Lupe Pena said the arrests last week in Ramiya's death made her wonder, again, when the person who killed her father will be arrested. The toddler and Jesus Pena were killed the same day.

"For the safety of other people, I genuinely want this person to be caught," she said. "Not because I want them to be punished. I don't need to see them punished. But I do need to feel that my community is safe."

It's unclear how police developed Jackson and Rushing as suspects in Ramiya's killing. Little Rock District Court has sealed probable-cause affidavits filed in the case.
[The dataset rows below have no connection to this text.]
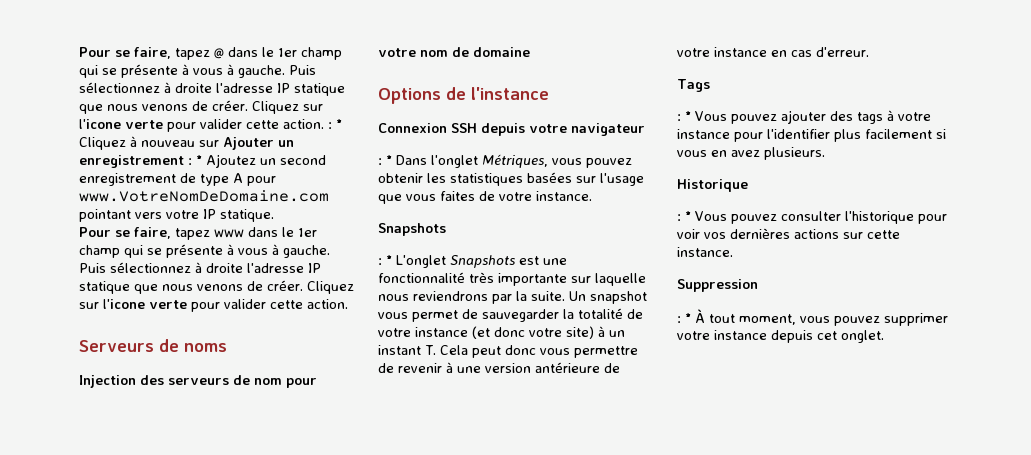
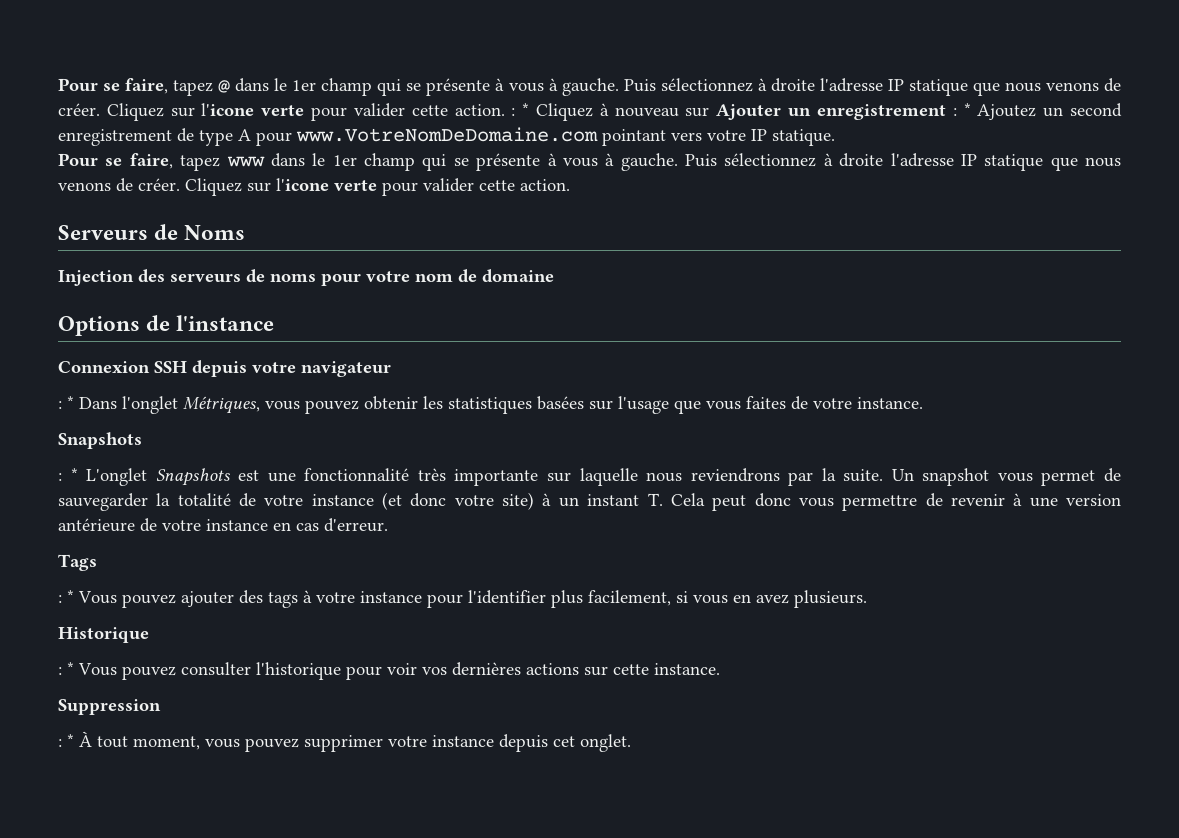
[184,343,227,352] noms -> [184,225,246,240] Noms
[254,378,282,385] nom -> [270,273,316,282] noms
[865,129,932,139] facilement -> [588,590,671,606] facilement,

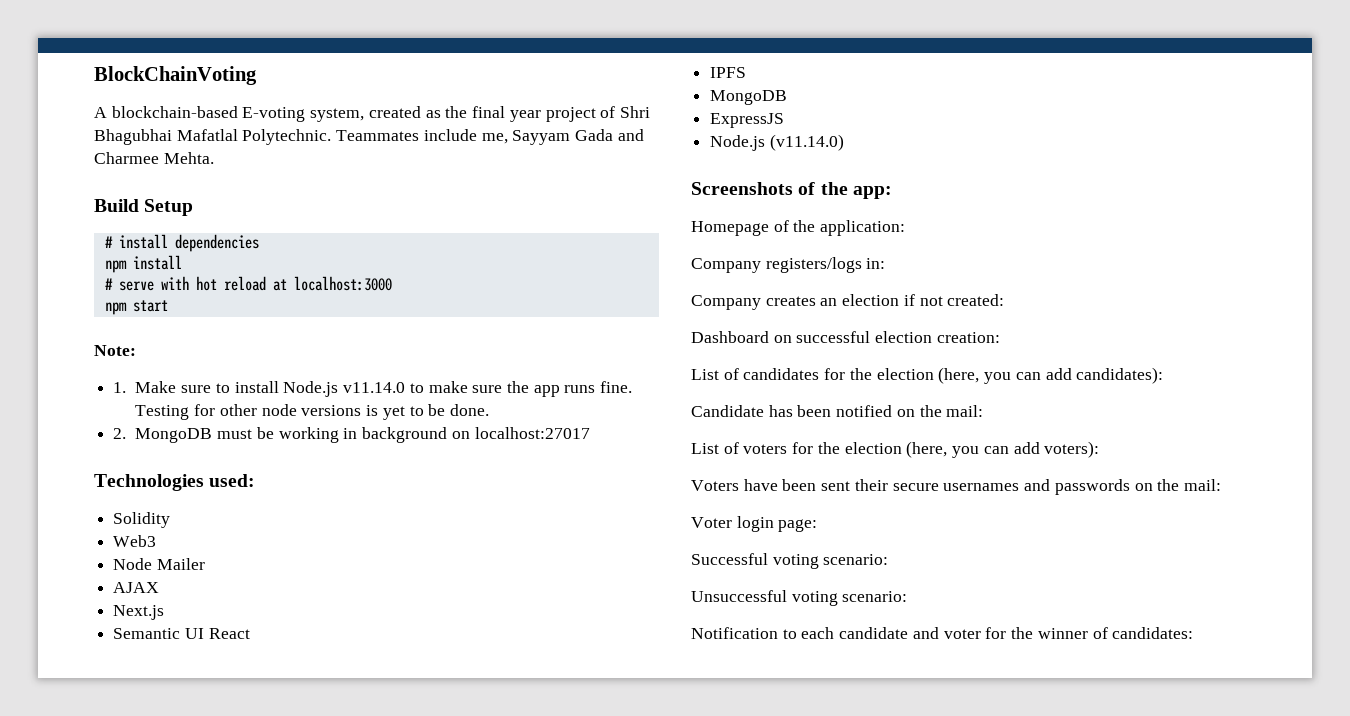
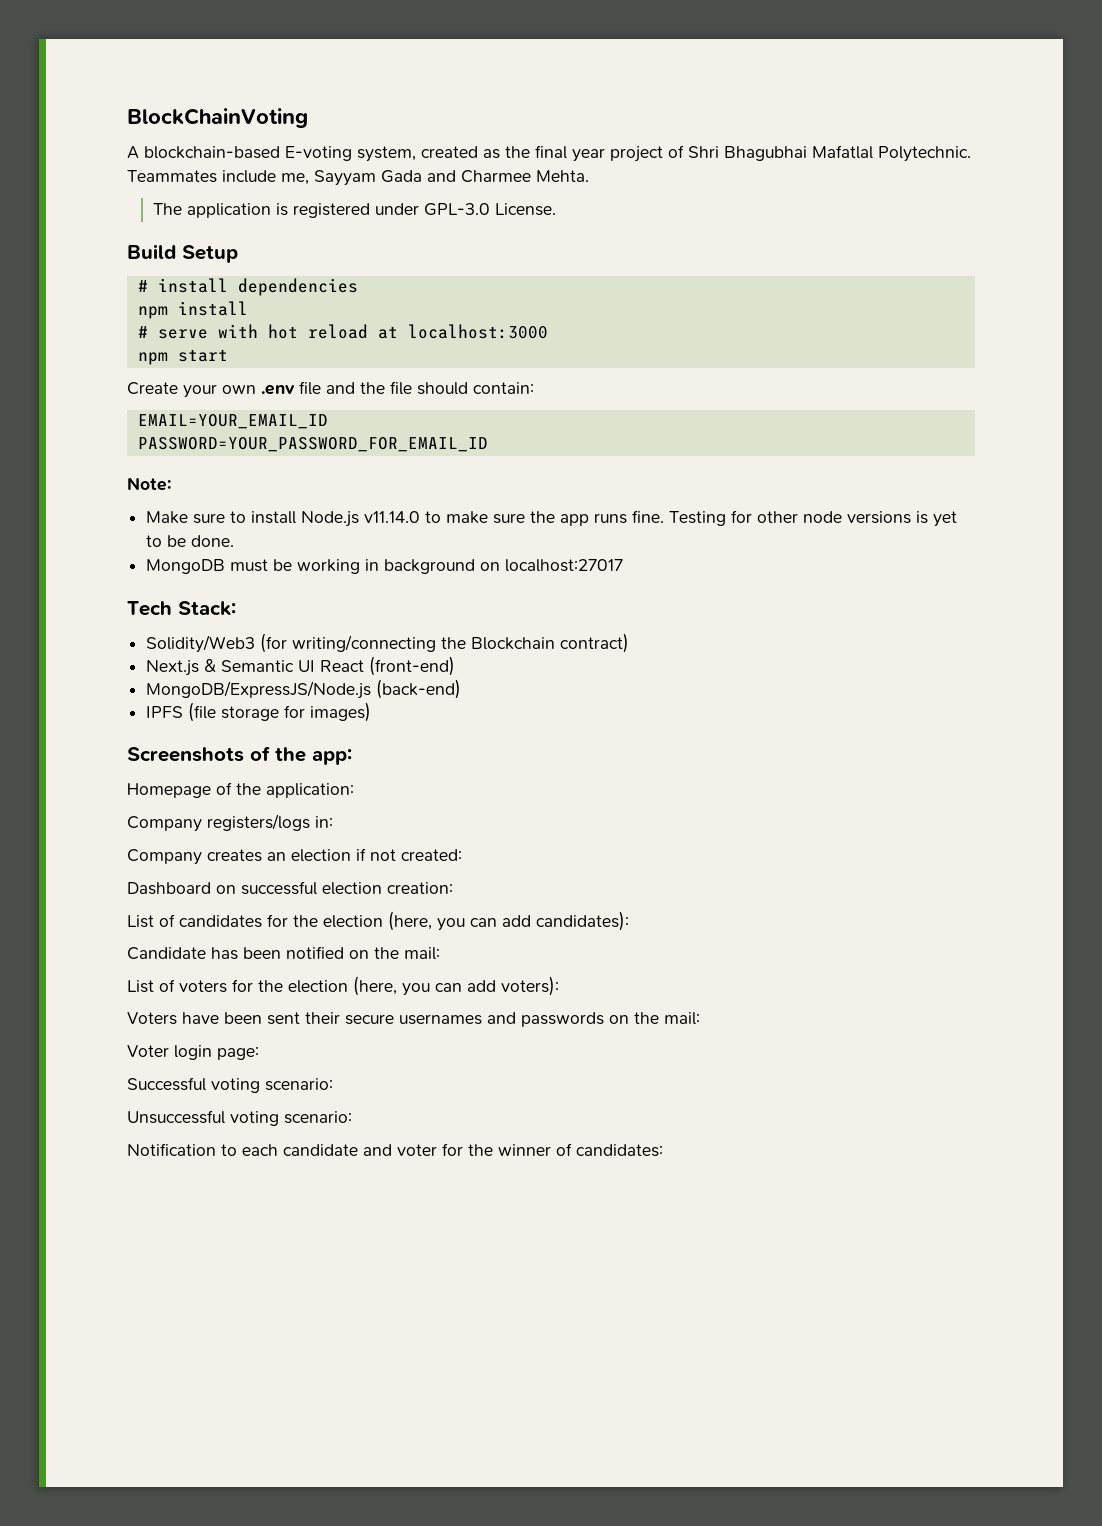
(214, 158) none -> [153,203,557,218] // The application is registered under GPL-3.0 License.
(168, 306) none -> [127,381,534,398] [137,414,328,429] [137,437,488,452] // Create your own .env file and the file should contain: // EMAIL=YOUR_EMAIL_ID // PASSWORD=YOUR_PASSWORD_FOR_EMAIL_ID
[113,382,127,393] 1. -> (171, 484) none
[113,428,127,439] 2. -> (235, 541) none
[94,474,256,491] [113,512,171,528] [113,535,157,547] [113,558,205,570] [113,582,160,593] Technologies used: // Solidity // Web3 // Node Mailer // AJAX -> [127,601,236,616] [146,633,630,653] Tech Stack: // Solidity/Web3 (for writing/connecting the Blockchain contract)
(165, 612) // -> [204,659,217,672] &
[710,67,747,78] [710,90,788,105] [710,113,785,128] [710,134,844,151] // IPFS // MongoDB // ExpressJS // Node.js (v11.14.0) -> [369,656,456,676] [146,679,462,699] [146,702,372,722] (front-end) // MongoDB/ExpressJS/Node.js (back-end) // IPFS (file storage for images)

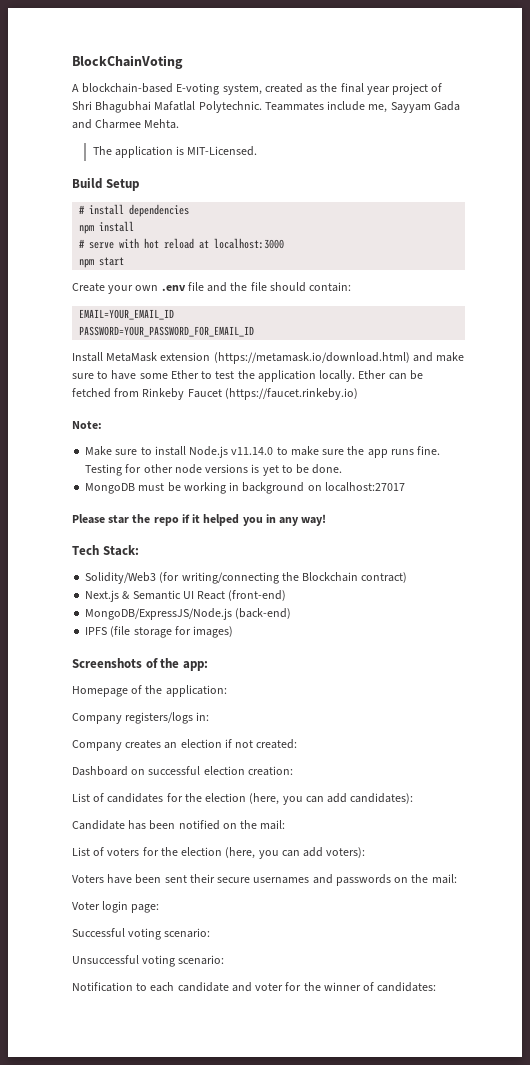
[293,203,557,218] registered under GPL-3.0 License. -> [187,146,258,156] MIT-Licensed.
(488, 444) none -> [72,352,465,364] [72,370,423,382] [72,388,358,400] // Install MetaMask extension (https://metamask.io/download.html) and make sure to have some Ether to test the application locally. Ether can be fetched from Rinkeby Faucet (https://faucet.rinkeby.io)
(624, 565) none -> [72,514,327,526] // Please star the repo if it helped you in any way!

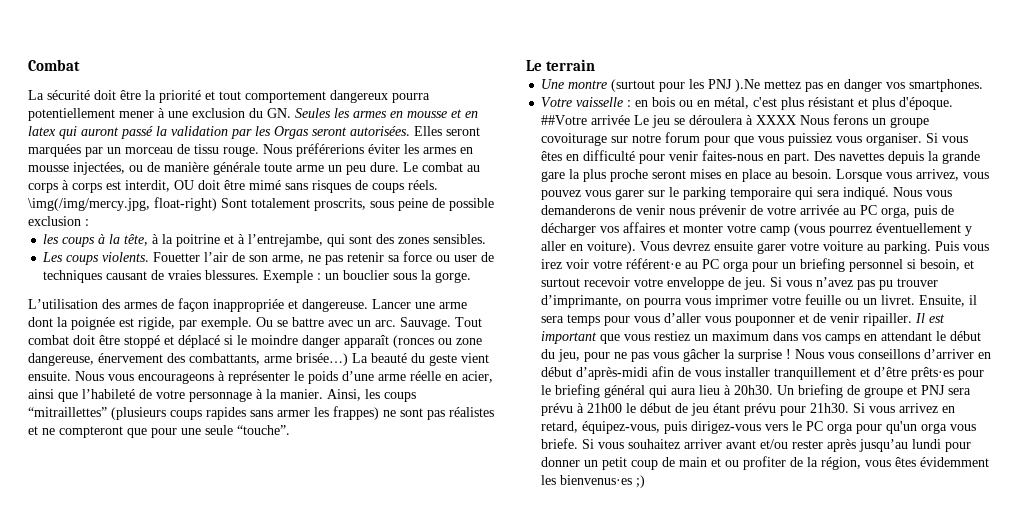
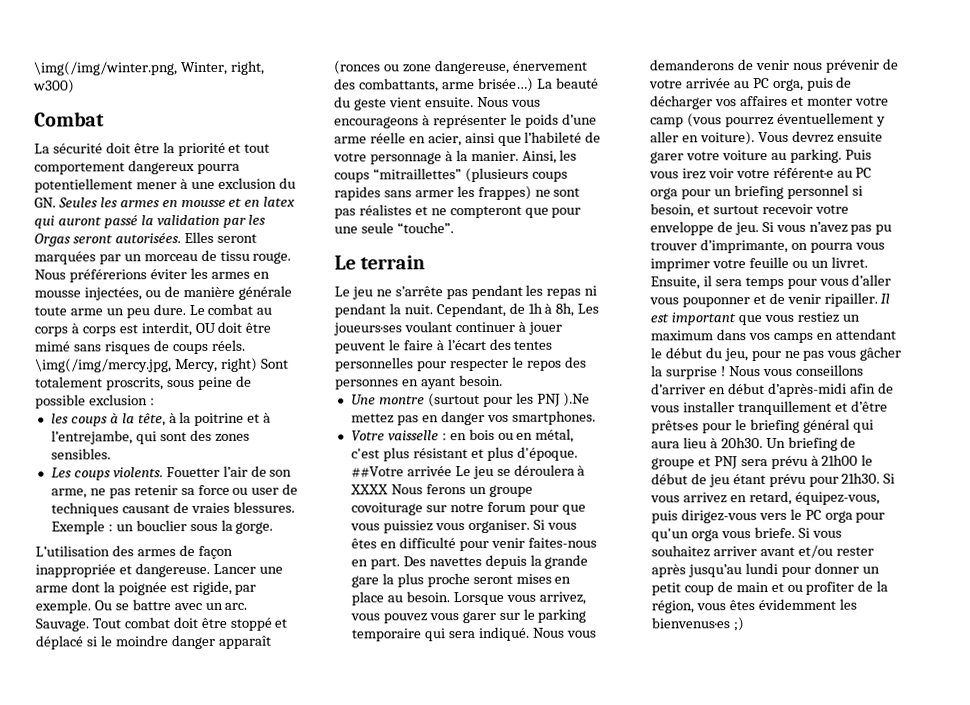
(28, 65) none -> [33,60,265,76] [33,79,75,94] \img(/img/winter.png, Winter, right, w300) //
[154,197,217,211] float-right) -> [174,357,258,373] Mercy, right)
(596, 65) none -> [334,284,598,300] [334,302,600,318] [333,321,562,336] [334,338,553,354] [335,356,587,372] [335,374,503,390] // Le jeu ne s’arrête pas pendant les repas ni pendant la nuit. Cependant, de 1h à 8h, Les joueurs·ses voulant continuer à jouer peuvent le faire à l’écart des tentes personnelles pour respecter le repos des personnes en ayant besoin.

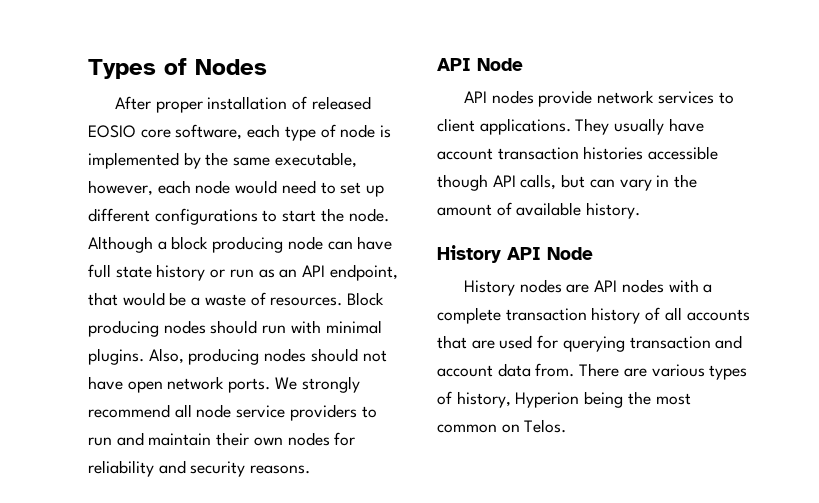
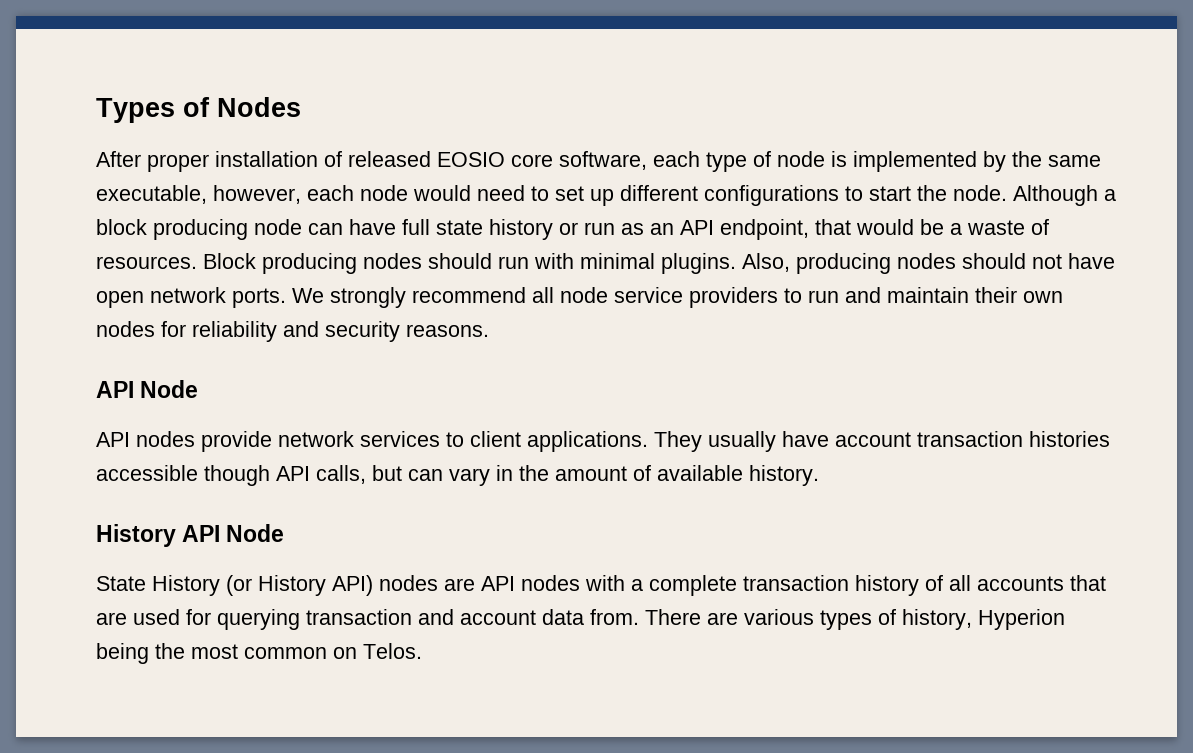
[463,280,515,296] History -> [96,575,373,596] State History (or History API)

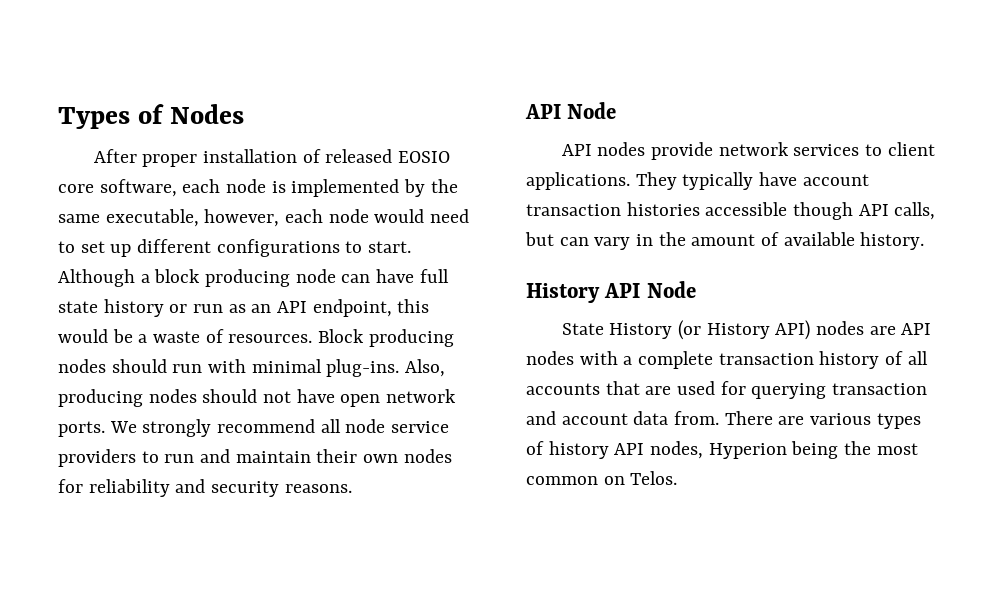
[706,151,771,172] type of -> (221, 186) none
[869,185,1007,201] start the node. -> [368,241,412,253] start.
[815,219,851,235] that -> [397,299,430,313] this
[661,253,736,274] plugins. -> [326,359,400,377] plug-ins.
[708,431,776,452] usually -> [682,172,754,190] typically
[902,609,972,630] history, -> [548,441,704,459] history API nodes,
Moore said that just because police haven't arrested someone in a homicide doesn't mean detectives don't know who was involved. He said detectives are often quietly searching for witnesses and examining evidence -- working to build a case.

If a case stalls, Moore said, police might do something to "stir it up," such as release new details on the killing, announce a reward, or publicly ask for witnesses to come forward.

Sometimes the phone rings, sometimes it doesn't.

For certain unsolved homicides, the Police Department has organized a four-person cold-case unit of retired detectives. The group is scheduled to begin working part time in June.

Police said investigations into the 15 unsolved killings from 2016 are ongoing.

Other cases include the killing of Larry Williams, 42, who was found fatally shot Feb. 26, 2016, inside a home on East Eighth Street; the death in June of Pedro Camarillo, 48, who was sitting in a car on Hazel Street when a man dressed in black approached the vehicle and shot him; and Gary Jackson, 42, who died after being shot in November by someone traveling in a green car on John Barrow Road, according to police reports.

Moore said it's impossible to predict how long any homicide case stays open.

"It may go quiet for weeks or months," he said. "And then one day you get a phone call."